Targeting CEACAM5 with a Novel Maytansinoid-Antibody Conjugate: A Promising Therapeutic Approach for Multiple Cancers

The text focuses on the development and evaluation of an antibody-drug conjugate (ADC) targeting CEACAM5, a tumor marker particularly prominent in colorectal carcinomas. The research involved the generation of antibodies through immunization procedures using both human and monkey CEACAM5 extracellular domains, leading to the selection of a highly specific antibody with cross-reactivity to monkey CEACAM5. This antibody was found to internalize in tumor cells, which was a significant discovery given the literature's description of CEACAM5 as a poorly internalizing surface protein.

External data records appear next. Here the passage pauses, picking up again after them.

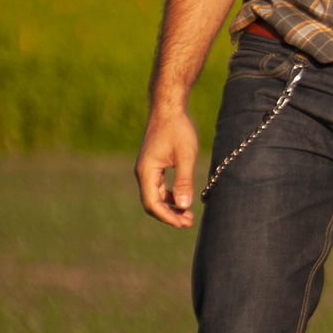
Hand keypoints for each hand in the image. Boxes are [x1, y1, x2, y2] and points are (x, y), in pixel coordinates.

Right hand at [136, 107, 200, 228]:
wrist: (168, 108)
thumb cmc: (178, 129)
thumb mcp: (185, 156)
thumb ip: (184, 181)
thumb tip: (184, 205)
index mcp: (147, 171)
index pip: (152, 203)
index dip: (166, 217)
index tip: (182, 224)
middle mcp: (143, 172)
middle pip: (152, 202)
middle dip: (169, 215)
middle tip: (189, 223)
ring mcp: (147, 169)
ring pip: (155, 196)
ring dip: (170, 207)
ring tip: (188, 215)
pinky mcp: (153, 165)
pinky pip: (158, 187)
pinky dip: (169, 196)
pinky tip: (183, 199)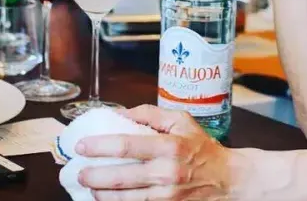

The selected antibody was then conjugated to the cytotoxic agent DM4 using a cleavable SPDB linker, resulting in the creation of SAR408701. This ADC demonstrated the ability to kill various CEACAM5-positive tumor cells at sub-nanomolar concentrations. Its in vivo efficacy was tested in patient-derived xenografts (PDXs) for colorectal, lung, and gastric tumors, showing strong and specific antitumor effects even at low doses and with repeat administrations.

SAR408701 was found to be well-tolerated in cynomolgus monkeys and exhibited a toxicity profile similar to other SPDB-DM4 ADCs. The preclinical data, along with the lack of target-mediated toxicity, suggests that SAR408701 could be an effective anticancer agent with a favorable therapeutic index, indicating its potential for further evaluation in clinical trials for CEACAM5-positive tumors.

The study was presented at the 106th Annual Meeting of the American Association for Cancer Research and published in the Cancer Research journal.